-- ASSIGNMENT --
Identify each line below containing the string "elbow" and copy it.

--- START ---

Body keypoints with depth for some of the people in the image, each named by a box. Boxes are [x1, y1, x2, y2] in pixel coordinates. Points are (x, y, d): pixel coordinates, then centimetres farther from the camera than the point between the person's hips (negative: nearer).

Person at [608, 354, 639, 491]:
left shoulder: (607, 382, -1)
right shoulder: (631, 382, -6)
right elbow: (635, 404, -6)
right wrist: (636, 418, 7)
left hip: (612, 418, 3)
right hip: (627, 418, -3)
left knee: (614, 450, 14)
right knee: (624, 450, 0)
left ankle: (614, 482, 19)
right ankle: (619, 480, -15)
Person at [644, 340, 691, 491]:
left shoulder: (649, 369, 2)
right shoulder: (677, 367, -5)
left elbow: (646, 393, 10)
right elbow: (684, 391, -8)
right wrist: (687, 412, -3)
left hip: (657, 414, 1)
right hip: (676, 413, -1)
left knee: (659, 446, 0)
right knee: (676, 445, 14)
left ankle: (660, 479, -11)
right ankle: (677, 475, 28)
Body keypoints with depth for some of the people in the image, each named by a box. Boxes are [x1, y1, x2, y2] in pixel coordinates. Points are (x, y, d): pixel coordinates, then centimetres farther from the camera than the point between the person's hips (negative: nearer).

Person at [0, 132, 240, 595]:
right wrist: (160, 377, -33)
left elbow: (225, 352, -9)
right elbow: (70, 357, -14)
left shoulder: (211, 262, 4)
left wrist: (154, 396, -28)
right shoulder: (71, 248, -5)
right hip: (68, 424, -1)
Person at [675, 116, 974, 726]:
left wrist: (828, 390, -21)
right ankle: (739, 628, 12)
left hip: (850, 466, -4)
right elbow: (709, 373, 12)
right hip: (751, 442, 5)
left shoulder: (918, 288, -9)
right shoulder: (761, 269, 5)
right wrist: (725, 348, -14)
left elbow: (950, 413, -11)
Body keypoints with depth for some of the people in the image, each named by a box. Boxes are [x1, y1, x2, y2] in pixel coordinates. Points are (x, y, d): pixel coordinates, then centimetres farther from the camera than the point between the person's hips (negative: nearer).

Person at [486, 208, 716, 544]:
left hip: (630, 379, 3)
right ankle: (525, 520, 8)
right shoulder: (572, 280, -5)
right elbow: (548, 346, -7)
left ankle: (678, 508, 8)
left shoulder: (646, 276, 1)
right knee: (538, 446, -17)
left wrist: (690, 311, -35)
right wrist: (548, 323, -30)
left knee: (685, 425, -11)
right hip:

--- END ---

-- THE COMPLETED TASK --
right elbow: (635, 404, -6)
left elbow: (646, 393, 10)
right elbow: (684, 391, -8)
left elbow: (225, 352, -9)
right elbow: (70, 357, -14)
right elbow: (709, 373, 12)
left elbow: (950, 413, -11)
right elbow: (548, 346, -7)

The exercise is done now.